Sunday, February 5, 2017

Personal Connections Abound

I was introduced to National History Day (NHD) in the spring of 2010 when Tom Reich, Reference Librarian at UW-Stevens Point, asked me to serve as a judge for the North Central Regional Event. I loved the concept which allowed high school students to use a designated theme associated with history and then choose a subject of choice to which they could make a connection. After three years of volunteering my time evaluating projects, I promised myself that my future classroom would include NHD as a unit of study. When the opportunity presented itself to teach in Beaver Dam, our staff embraced it with open arms and every freshman student from there on forward has experienced it first-hand.

Now in our fifth year of existence at BDHS, NHD continues to be a work in progress. I am often fascinated by the various topics that are chosen by students every semester, and I'm quickly finding it to be one of the true strengths of the program. Just recently one freshman selected Rosalind Franklin, an English chemist who contributed much to the understanding of molecular DNA. Last year this same student lost an older sister to a rare form of cancer that scientists are just now identifying ways to combat using Ms. Franklin's exhaustive work. Another student selected Eliza Schuyler (a/k/a Mrs. Alexander Hamilton) after discovering that she was a direct descendant, while also uncovering a story behind Schuyler's founding of the first private orphanage in New York City. Finally, when one young man was informed that his great-grandfather was killed during Japan's deliberate attack on Pearl Harbor, he immediately decided this would be his topic of choice.
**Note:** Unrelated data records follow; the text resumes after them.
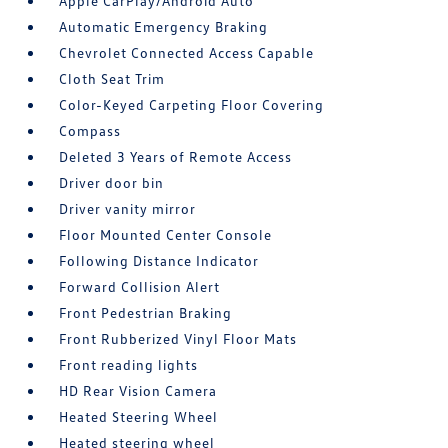
Apple CarPlay/Android Auto
Automatic Emergency Braking
Chevrolet Connected Access Capable
Cloth Seat Trim
Color-Keyed Carpeting Floor Covering
Compass
Deleted 3 Years of Remote Access
Driver door bin
Driver vanity mirror
Floor Mounted Center Console
Following Distance Indicator
Forward Collision Alert
Front Pedestrian Braking
Front Rubberized Vinyl Floor Mats
Front reading lights
HD Rear Vision Camera
Heated Steering Wheel
Heated steering wheel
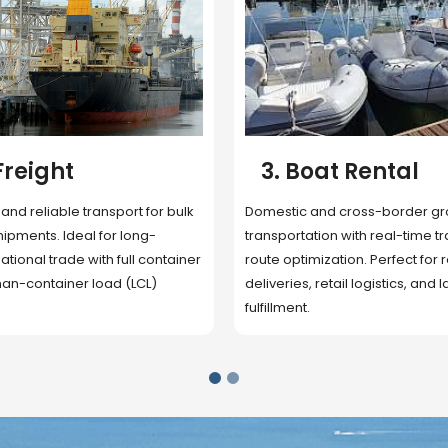
 Rental
4. Underwater
Inspection
cross-border ground
 with real-time tracking and
Secure storage facilities with i
ion. Perfect for regional
management, packaging, and fu
il logistics, and last-mile
support. Strategically located
up delivery and reduce handlin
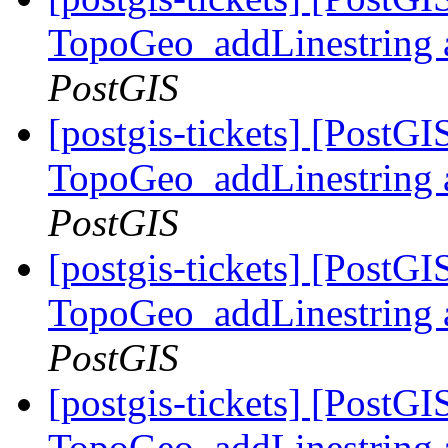
TopoGeo_addLinestring a
PostGIS
[postgis-tickets] [PostG
TopoGeo_addLinestring a
PostGIS
[postgis-tickets] [PostG
TopoGeo_addLinestring a
PostGIS
[postgis-tickets] [PostG
TopoGeo_addLinestring a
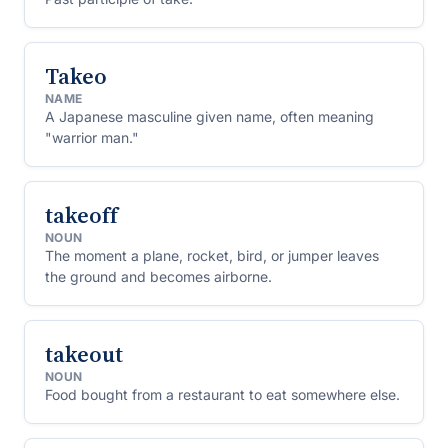
Takeo
NAME
A Japanese masculine given name, often meaning
"warrior man."
takeoff
NOUN
The moment a plane, rocket, bird, or jumper leaves
the ground and becomes airborne.
takeout
NOUN
Food bought from a restaurant to eat somewhere else.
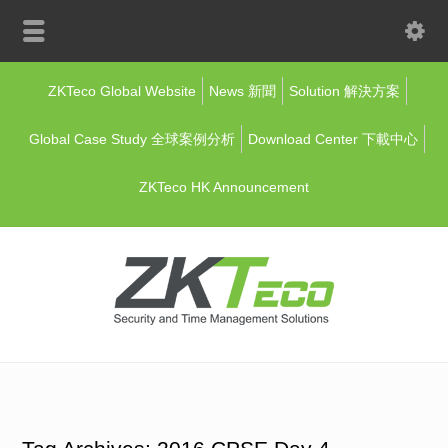
ZKTeco Global Website
News 新聞
Solution 解決方案
Global Case Study 全球案例分析
Download Center 下載中心
ZKTeco HK Announcement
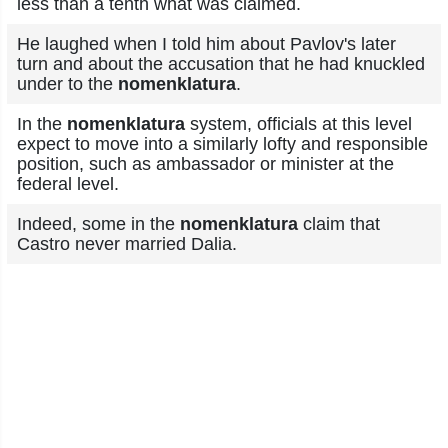
less than a tenth what was claimed.
He laughed when I told him about Pavlov's later
turn and about the accusation that he had knuckled
under to the
nomenklatura
.
In the
nomenklatura
system, officials at this level
expect to move into a similarly lofty and responsible
position, such as ambassador or minister at the
federal level.
Indeed, some in the
nomenklatura
claim that
Castro never married Dalia.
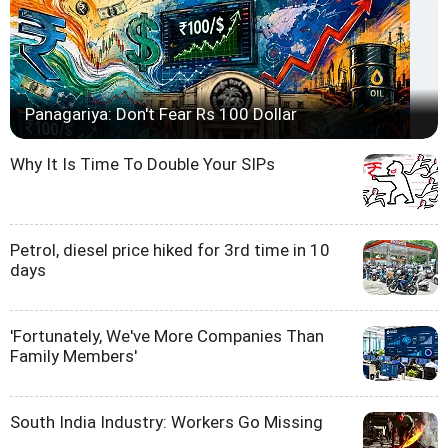
Panagariya: Don't Fear Rs 100 Dollar
Why It Is Time To Double Your SIPs
Petrol, diesel price hiked for 3rd time in 10
days
'Fortunately, We've More Companies Than
Family Members'
South India Industry: Workers Go Missing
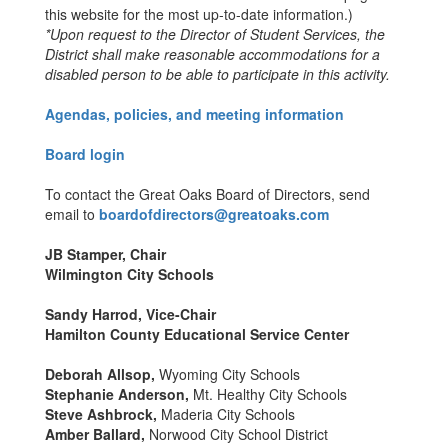
this website for the most up-to-date information.)
*Upon request to the Director of Student Services, the
District shall make reasonable accommodations for a
disabled person to be able to participate in this activity.
Agendas, policies, and meeting information
Board login
To contact the Great Oaks Board of Directors, send
email to
boardofdirectors@greatoaks.com
JB Stamper, Chair
Wilmington City Schools
Sandy Harrod, Vice-Chair
Hamilton County Educational Service Center
Deborah Allsop,
Wyoming City Schools
Stephanie Anderson,
Mt. Healthy City Schools
Steve Ashbrock,
Maderia City Schools
Amber Ballard,
Norwood City School District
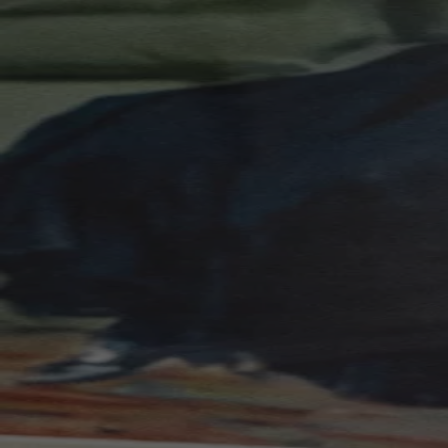
Skip to content
Bag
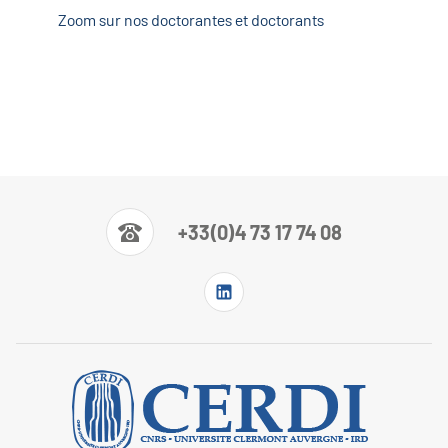
Zoom sur nos doctorantes et doctorants
+33(0)4 73 17 74 08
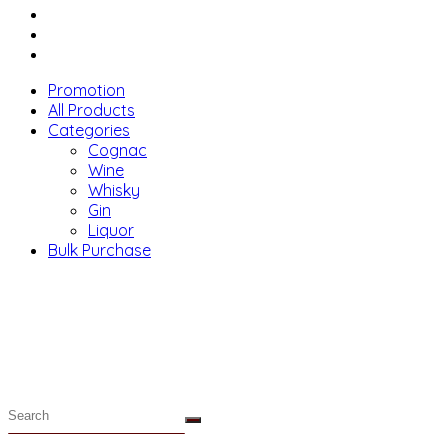
Menu
Promotion
All Products
Categories
Cognac
Wine
Whisky
Gin
Liquor
Bulk Purchase
Menu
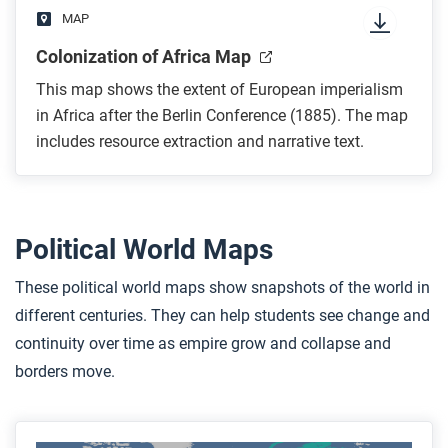
MAP
Colonization of Africa Map
This map shows the extent of European imperialism
in Africa after the Berlin Conference (1885). The map
includes resource extraction and narrative text.
Political World Maps
These political world maps show snapshots of the world in
different centuries. They can help students see change and
continuity over time as empire grow and collapse and
borders move.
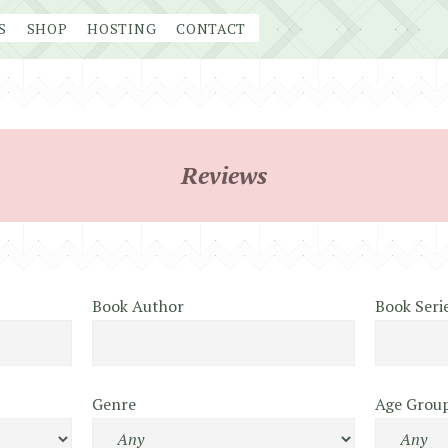
S
SHOP
HOSTING
CONTACT
Reviews
Book Author
Book Seri
Genre
Age Grou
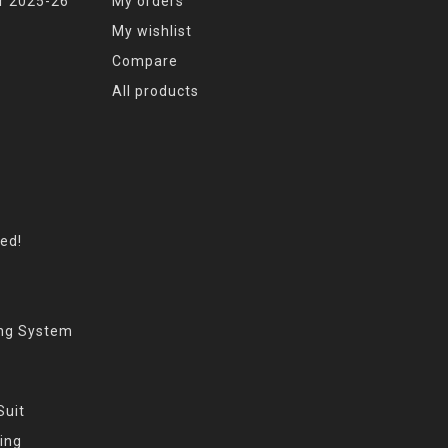
r 2025-26
My orders
My wishlist
Compare
All products
eed!
ing System
Suit
ing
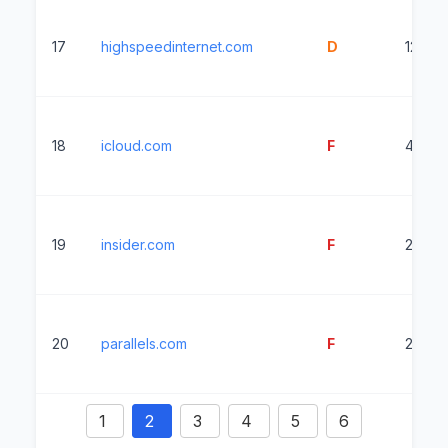
17
highspeedinternet.com
D
1224m
18
icloud.com
F
4271m
19
insider.com
F
2364
20
parallels.com
F
2522m
1
2
3
4
5
6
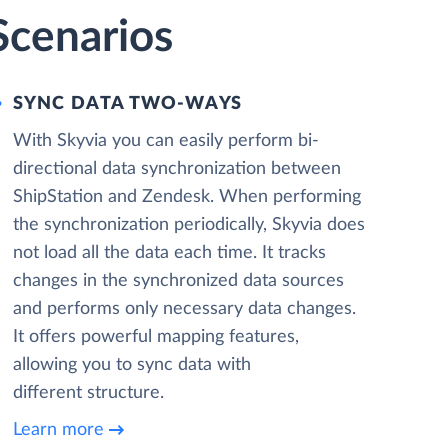
Scenarios
SYNC DATA TWO-WAYS
With Skyvia you can easily perform bi-
directional data synchronization between
ShipStation and Zendesk. When performing
the synchronization periodically, Skyvia does
not load all the data each time. It tracks
changes in the synchronized data sources
and performs only necessary data changes.
It offers powerful mapping features,
allowing you to sync data with
different structure.
Learn more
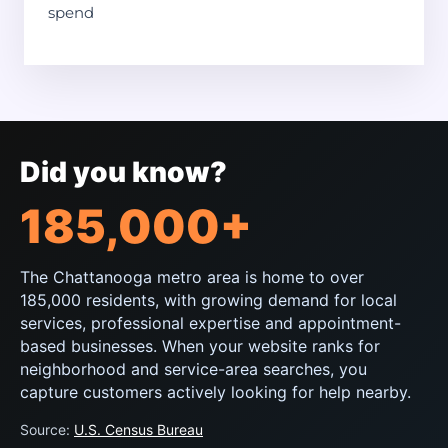
spend
Did you know?
185,000+
The Chattanooga metro area is home to over
185,000 residents, with growing demand for local
services, professional expertise and appointment-
based businesses. When your website ranks for
neighborhood and service-area searches, you
capture customers actively looking for help nearby.
Source:
U.S. Census Bureau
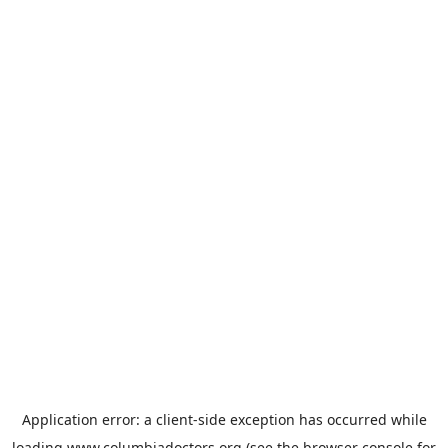
Application error: a
client
-side exception has occurred while
loading
www.columbiadoctors.org
(see the
browser console
for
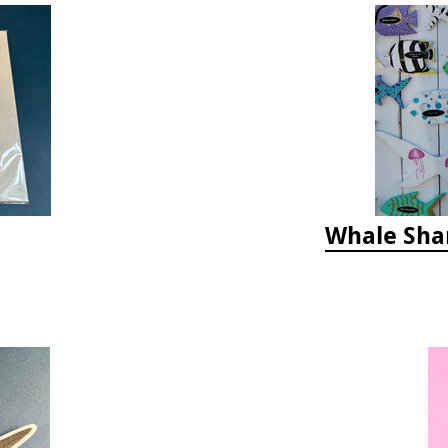
Whale Sha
Not every student will possess these personal connections to a historical event, but in their own distinctive way they have reasons for their choice. Their focus is on the man, woman, group, or subject connecting to "Taking a Stand in History" and it's an awesome experience to watch unfold both in and out of the classroom over the course of 5-6 weeks. At the end of the semester I ask freshmen for input on ranking their favorite units of study, and the History Day Project traditionally ends up at the top of their list. It requires plenty of extra time and effort on the part of a teacher, but the outcome makes it all so worthwhile. It many ways it's truly history in the making!